> [TASK]
Each line of the material below with the word "path" is to be reported.

= Beginning of Section =

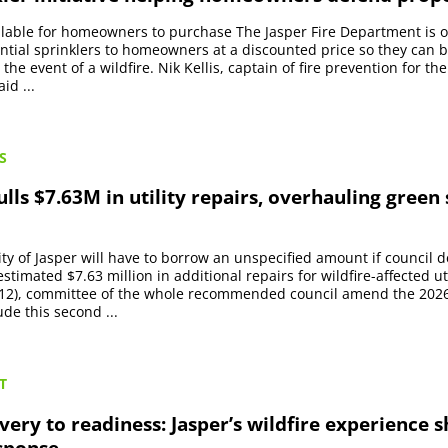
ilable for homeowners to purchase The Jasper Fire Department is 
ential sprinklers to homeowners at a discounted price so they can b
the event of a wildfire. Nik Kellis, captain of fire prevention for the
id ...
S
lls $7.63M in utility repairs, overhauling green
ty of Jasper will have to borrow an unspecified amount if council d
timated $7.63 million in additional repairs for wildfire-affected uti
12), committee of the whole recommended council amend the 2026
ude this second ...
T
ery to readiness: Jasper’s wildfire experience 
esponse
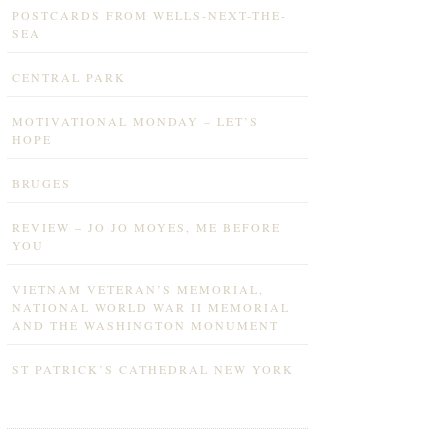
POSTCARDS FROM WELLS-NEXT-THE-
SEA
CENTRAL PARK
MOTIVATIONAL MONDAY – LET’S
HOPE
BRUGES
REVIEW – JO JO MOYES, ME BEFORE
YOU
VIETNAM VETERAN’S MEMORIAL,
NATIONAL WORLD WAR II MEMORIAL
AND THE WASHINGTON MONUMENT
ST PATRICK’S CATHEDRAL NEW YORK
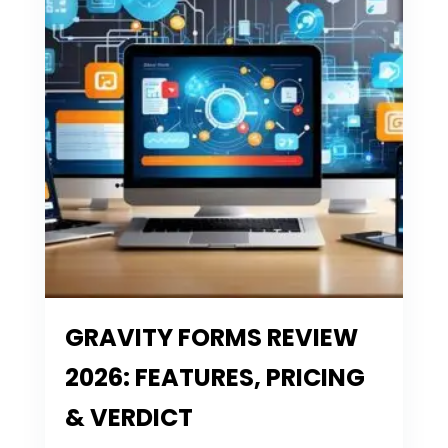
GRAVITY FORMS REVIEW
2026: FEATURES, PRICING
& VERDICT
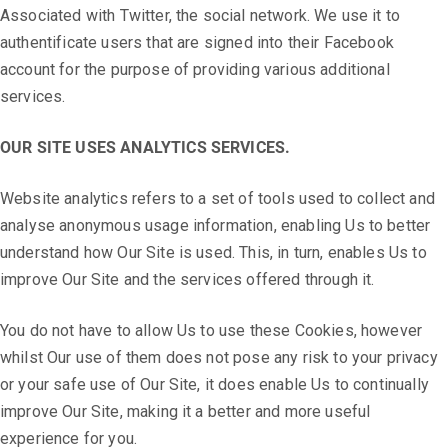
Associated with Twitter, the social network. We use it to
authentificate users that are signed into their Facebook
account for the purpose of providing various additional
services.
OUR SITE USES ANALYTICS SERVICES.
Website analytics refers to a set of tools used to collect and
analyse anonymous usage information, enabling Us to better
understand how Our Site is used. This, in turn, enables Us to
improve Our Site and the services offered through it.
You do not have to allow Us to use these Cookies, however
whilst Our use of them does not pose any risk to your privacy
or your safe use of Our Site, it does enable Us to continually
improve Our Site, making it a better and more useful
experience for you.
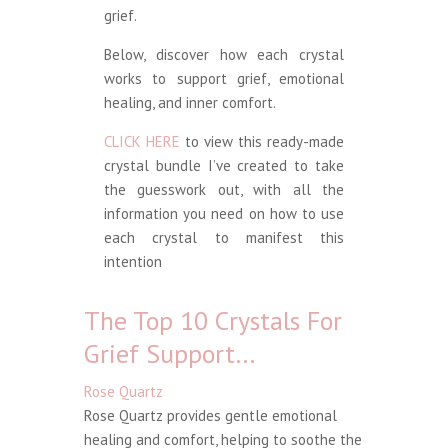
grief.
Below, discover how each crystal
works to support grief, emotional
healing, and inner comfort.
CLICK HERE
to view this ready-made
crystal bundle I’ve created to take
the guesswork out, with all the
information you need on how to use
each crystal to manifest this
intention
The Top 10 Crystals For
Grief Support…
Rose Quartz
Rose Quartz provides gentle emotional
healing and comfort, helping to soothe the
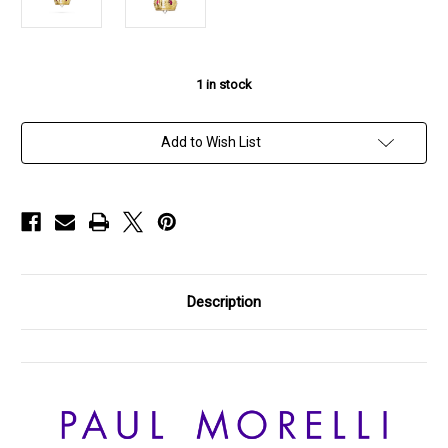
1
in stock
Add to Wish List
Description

= End of Section =
= Beginning of Section =

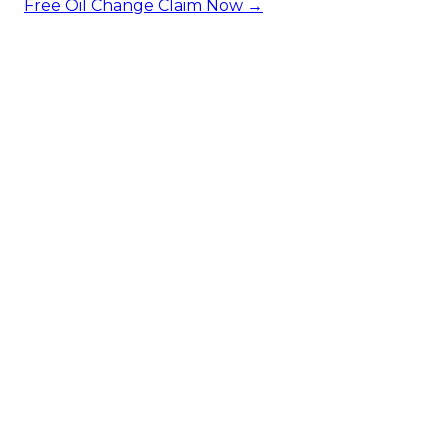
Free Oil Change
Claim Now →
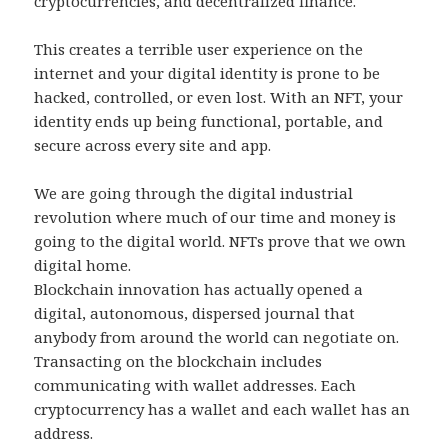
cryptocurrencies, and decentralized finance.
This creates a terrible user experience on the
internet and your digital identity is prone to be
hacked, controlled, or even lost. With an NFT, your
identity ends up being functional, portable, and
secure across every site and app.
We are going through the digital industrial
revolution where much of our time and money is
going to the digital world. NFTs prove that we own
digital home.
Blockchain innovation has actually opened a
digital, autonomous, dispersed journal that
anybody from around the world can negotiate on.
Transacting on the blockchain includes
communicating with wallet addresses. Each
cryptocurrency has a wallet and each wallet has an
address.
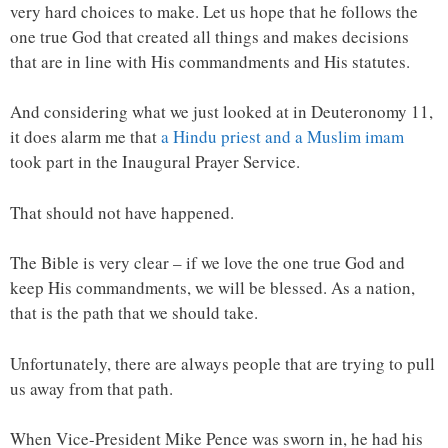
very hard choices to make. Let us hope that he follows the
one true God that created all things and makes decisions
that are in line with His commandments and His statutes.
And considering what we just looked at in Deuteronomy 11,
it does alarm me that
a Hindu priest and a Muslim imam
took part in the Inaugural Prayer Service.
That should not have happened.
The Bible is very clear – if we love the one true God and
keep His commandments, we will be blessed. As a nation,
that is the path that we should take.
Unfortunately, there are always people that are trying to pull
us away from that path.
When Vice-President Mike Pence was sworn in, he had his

= End of Section =
= Beginning of Section =

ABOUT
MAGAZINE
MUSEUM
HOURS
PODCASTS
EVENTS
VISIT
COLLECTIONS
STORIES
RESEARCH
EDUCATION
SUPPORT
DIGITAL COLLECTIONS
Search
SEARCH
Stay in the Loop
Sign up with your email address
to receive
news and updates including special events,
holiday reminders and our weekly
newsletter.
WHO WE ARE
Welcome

= End of Section =

> [PROBLEM SOLUTION]
that is the path that we should take.
us away from that path.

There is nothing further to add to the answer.